A Michigan Restaurant Only Serves Folks Who Talk Turkey

updated 12/02/1985 AT 01:00 AM EST

originally published 12/02/1985 AT 01:00 AM EST

Not far from Marshall, Mich., just off the Turkeyville exit and down a ways on Turkeyville Road is—how could you guess?—an establishment known as Turkeyville. The 400-seat restaurant is actually named "Cornwell's Turkey House," giving top billing to the family that runs the place rather than to the bird that is their bread and Butterball. But the highway signs say Turkeyville, so Turkeyville it is called.

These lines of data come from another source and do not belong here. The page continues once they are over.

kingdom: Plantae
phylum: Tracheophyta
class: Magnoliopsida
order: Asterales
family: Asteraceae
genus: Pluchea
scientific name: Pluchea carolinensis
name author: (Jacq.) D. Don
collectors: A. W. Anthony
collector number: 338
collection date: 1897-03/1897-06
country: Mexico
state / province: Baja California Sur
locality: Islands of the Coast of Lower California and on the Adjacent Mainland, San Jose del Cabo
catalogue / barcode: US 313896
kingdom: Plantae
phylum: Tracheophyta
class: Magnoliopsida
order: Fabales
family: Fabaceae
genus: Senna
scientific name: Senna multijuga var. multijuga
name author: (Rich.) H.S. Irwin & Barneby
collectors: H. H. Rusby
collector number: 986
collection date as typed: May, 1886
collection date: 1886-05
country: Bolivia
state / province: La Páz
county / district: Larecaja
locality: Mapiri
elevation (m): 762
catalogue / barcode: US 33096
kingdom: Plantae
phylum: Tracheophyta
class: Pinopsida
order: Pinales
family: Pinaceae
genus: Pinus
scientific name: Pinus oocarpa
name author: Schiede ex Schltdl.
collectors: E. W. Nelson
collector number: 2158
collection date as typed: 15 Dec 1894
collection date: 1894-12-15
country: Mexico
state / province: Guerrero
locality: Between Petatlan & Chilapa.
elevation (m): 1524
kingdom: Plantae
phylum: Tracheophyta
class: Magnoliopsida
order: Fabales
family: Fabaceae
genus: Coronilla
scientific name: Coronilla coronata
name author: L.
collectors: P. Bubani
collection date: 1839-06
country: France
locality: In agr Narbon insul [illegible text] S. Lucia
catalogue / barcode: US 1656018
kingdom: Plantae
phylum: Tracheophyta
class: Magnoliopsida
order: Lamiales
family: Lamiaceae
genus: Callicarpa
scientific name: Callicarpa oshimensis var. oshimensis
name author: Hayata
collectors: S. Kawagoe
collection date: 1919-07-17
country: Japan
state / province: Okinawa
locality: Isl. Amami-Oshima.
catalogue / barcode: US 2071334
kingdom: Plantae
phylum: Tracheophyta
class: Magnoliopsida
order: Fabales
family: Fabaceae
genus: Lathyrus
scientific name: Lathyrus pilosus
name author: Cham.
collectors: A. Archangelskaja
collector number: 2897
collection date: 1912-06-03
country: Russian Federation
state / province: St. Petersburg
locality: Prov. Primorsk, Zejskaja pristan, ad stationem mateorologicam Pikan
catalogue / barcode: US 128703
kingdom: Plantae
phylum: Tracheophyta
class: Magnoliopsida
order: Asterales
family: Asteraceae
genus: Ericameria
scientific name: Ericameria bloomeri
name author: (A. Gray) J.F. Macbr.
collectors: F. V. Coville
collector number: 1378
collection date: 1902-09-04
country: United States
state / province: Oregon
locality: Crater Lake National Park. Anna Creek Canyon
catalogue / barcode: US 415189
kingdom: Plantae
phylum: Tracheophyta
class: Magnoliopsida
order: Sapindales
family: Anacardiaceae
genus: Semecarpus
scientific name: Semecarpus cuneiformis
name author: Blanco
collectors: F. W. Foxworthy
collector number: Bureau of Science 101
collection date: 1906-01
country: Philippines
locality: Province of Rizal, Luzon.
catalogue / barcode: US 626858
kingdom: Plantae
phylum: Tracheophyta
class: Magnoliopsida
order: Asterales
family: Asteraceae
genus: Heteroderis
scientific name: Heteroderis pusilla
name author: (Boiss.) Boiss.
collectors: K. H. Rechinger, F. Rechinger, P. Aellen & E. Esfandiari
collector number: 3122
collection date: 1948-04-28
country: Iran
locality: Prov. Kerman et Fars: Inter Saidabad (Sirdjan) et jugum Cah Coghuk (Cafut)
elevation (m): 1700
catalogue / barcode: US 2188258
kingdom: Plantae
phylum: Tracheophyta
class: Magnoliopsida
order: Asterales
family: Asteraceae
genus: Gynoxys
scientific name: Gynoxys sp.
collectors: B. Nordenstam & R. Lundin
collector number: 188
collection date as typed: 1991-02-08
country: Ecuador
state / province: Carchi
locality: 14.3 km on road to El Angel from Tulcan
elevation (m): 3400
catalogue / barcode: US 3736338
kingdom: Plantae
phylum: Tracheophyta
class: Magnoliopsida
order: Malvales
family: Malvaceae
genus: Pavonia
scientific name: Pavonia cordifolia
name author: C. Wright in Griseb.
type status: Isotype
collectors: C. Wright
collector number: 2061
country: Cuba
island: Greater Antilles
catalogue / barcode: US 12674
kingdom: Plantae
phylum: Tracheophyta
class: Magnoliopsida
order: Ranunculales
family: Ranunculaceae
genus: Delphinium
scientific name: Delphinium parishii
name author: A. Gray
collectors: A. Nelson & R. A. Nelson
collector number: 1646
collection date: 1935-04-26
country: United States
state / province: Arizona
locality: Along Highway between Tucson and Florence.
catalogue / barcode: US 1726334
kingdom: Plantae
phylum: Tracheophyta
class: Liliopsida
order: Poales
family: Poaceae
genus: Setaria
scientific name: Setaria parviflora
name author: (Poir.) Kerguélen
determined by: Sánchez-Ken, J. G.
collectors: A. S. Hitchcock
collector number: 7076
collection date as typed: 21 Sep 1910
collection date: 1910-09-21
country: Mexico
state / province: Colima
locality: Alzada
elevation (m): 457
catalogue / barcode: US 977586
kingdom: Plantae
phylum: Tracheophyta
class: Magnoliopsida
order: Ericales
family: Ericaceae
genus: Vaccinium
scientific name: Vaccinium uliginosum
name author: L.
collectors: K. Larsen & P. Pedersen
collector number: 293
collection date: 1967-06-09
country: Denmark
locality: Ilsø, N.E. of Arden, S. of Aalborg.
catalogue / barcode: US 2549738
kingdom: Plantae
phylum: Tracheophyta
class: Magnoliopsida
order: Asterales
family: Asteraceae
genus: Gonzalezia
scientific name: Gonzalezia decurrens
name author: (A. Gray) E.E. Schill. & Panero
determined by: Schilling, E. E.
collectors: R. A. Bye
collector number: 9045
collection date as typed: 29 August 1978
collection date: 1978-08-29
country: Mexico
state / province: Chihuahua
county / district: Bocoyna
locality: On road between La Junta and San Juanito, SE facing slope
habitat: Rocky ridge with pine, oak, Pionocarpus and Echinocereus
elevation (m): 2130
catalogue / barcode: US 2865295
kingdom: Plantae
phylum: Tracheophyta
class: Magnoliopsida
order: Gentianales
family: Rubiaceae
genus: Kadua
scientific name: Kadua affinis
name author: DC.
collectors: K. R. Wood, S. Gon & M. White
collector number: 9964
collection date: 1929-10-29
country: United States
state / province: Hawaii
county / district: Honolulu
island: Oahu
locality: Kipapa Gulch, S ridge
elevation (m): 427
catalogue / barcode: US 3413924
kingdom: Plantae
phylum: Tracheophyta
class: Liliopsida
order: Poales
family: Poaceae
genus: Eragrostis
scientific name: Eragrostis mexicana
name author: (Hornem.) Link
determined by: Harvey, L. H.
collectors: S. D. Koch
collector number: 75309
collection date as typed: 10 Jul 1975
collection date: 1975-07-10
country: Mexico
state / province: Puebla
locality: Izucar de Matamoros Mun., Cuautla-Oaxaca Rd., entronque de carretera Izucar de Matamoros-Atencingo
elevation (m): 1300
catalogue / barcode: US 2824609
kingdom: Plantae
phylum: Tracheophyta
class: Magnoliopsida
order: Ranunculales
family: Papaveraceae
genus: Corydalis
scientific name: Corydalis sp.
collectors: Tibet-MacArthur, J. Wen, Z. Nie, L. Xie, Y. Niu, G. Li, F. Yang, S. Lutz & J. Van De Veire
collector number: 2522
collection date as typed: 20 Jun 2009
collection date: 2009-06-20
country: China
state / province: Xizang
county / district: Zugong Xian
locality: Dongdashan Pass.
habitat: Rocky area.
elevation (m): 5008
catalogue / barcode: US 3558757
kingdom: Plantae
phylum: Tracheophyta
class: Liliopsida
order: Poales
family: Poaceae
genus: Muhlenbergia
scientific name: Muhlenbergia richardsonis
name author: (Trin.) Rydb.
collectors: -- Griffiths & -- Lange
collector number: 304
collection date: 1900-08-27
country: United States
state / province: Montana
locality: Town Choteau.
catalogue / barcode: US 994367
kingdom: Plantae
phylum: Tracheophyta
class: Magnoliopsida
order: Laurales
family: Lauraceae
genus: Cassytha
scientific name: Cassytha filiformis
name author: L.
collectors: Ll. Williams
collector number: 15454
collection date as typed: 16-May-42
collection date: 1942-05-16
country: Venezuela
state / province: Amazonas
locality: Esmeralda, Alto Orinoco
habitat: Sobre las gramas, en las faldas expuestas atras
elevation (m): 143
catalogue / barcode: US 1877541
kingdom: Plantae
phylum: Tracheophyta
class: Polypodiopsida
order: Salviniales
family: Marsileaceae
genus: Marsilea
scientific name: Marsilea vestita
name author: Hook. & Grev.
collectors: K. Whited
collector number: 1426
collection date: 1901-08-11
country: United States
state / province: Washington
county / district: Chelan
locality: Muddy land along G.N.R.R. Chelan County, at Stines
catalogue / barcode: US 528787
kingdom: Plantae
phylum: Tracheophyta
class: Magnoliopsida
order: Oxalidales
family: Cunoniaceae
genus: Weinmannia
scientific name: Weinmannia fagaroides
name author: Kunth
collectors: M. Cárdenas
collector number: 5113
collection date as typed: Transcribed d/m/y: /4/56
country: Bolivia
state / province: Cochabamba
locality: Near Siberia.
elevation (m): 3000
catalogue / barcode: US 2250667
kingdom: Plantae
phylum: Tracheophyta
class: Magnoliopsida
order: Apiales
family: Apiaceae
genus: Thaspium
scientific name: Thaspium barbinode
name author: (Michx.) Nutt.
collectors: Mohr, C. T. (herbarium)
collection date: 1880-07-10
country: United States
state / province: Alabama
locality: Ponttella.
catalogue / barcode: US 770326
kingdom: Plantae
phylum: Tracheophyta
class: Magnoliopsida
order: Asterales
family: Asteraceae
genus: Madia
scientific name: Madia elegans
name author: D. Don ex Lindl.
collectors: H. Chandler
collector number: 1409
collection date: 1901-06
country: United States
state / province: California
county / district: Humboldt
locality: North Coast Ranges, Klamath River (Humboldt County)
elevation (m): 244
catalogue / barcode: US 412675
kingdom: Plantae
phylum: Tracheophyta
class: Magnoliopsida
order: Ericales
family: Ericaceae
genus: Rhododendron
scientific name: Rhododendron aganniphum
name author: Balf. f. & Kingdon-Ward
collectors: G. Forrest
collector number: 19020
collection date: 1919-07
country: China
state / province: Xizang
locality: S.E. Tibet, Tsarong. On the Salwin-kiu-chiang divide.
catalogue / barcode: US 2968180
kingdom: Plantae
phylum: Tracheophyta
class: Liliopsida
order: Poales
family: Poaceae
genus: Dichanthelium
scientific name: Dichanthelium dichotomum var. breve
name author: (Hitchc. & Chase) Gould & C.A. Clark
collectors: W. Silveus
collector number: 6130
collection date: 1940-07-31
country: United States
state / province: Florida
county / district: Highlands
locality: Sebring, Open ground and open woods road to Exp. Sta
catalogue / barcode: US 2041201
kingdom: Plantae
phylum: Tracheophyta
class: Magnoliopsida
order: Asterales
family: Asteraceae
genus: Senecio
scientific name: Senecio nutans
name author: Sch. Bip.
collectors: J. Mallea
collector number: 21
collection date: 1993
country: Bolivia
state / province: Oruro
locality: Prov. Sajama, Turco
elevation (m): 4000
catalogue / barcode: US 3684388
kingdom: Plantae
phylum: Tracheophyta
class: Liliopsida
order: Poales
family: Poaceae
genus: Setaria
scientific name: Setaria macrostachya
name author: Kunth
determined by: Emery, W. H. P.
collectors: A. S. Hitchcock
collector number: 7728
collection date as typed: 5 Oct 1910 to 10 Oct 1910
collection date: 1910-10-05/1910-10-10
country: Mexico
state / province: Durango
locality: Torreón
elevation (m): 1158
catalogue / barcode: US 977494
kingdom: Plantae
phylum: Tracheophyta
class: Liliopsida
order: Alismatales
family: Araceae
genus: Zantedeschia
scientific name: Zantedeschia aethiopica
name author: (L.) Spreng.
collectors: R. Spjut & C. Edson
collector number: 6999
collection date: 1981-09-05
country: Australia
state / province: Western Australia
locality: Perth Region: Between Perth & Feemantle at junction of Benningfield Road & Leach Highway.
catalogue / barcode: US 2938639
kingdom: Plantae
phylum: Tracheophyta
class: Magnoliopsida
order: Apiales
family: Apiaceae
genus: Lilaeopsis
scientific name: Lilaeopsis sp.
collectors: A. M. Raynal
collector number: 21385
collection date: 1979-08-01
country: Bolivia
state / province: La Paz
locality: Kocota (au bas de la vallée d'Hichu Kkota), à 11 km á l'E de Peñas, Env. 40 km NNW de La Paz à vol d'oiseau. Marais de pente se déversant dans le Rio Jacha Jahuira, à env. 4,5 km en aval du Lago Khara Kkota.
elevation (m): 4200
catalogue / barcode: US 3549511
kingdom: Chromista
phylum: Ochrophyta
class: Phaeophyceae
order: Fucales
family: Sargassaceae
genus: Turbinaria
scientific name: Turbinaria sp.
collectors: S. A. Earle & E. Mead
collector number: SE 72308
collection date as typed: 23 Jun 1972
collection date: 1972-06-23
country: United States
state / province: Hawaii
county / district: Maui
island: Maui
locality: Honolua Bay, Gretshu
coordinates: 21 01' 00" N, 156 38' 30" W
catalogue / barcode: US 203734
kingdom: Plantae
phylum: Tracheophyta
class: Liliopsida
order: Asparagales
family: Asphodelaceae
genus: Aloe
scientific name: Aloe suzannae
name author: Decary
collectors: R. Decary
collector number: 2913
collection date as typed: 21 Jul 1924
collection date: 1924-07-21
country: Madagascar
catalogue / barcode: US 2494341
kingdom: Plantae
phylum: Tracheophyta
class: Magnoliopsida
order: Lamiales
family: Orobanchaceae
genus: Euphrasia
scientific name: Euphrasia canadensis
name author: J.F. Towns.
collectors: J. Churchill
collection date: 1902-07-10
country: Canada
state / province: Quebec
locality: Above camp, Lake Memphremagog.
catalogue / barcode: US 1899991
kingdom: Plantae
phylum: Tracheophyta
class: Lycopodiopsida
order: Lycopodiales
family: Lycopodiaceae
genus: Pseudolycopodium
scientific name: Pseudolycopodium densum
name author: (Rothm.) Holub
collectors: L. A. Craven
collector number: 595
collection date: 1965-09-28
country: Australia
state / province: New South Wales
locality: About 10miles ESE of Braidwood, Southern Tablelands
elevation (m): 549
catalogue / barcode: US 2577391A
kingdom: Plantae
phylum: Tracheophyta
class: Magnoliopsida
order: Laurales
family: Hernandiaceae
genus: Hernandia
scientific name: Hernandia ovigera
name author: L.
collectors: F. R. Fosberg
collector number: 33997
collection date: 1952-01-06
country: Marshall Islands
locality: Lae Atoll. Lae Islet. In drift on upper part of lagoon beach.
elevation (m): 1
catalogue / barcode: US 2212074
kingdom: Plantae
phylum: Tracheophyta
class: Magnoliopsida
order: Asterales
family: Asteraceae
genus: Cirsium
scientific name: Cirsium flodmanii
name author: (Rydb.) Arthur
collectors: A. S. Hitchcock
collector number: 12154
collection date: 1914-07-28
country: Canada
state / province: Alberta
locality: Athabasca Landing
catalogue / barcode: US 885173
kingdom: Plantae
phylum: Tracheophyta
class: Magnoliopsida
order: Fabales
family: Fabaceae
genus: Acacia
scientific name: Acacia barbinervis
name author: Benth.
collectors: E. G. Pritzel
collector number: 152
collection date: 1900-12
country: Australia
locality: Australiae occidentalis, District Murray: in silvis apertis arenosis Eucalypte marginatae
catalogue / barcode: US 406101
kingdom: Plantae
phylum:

This one-trick tourist trap is the family business for three generations of Cornwells. At the top of the pecking order is Wayne Cornwell, 72. The theme of the place is simple: turkeys. The restaurant serves turkey as the main course and nothing but. Your only decision is which of a dozen ways you want it fixed. When diners are done gobbling their turkey dogs or buttered turkey sandwiches, they can browse through a few of the other shops on the premises, including a deli (mostly turkey products, of course), bakery, gift shop, photo studio and hen house loaded with 500 young turkeys.

Turkeyville started as a three-table, eight-stool operation in 1968. As business got better, says Wayne, "we found out that raising the birds and serving them were two different operations." But he and his wife, Marjorie, did raise them for 30 years before their roadside attraction got as popular as their copyrighted $1.98 Sloppy Toms. This year visitors will devour 15,000 birds, and on the restaurant's busiest day, the Fourth of July, as many as 10,000 turkey meals are served. The live turkeys on the premises these days are just for show.

Interestingly, Wayne has nothing but disdain for the bird that is his livelihood. "Wild turkeys are real smart, but domestic turkeys have the smarts bred out of them. They are so stupid they keep their mouths open in a hard rain and drown themselves. The only thing dumber than turkeys are people who raise them," says Wayne. One look around the 235-acre Turkeyville complex easily contradicts that statement.

Aside from what Wayne calls a "short winter's nap" from Christmas to March, Turkeyville is open Monday through Saturday the rest of the year. Oddly enough, there is one exception—Thanksgiving. That's the day the Cornwell clan sits down together and proves that familiarity breeds contempt even for the finest American traditions. Thursday's menu: rib roast.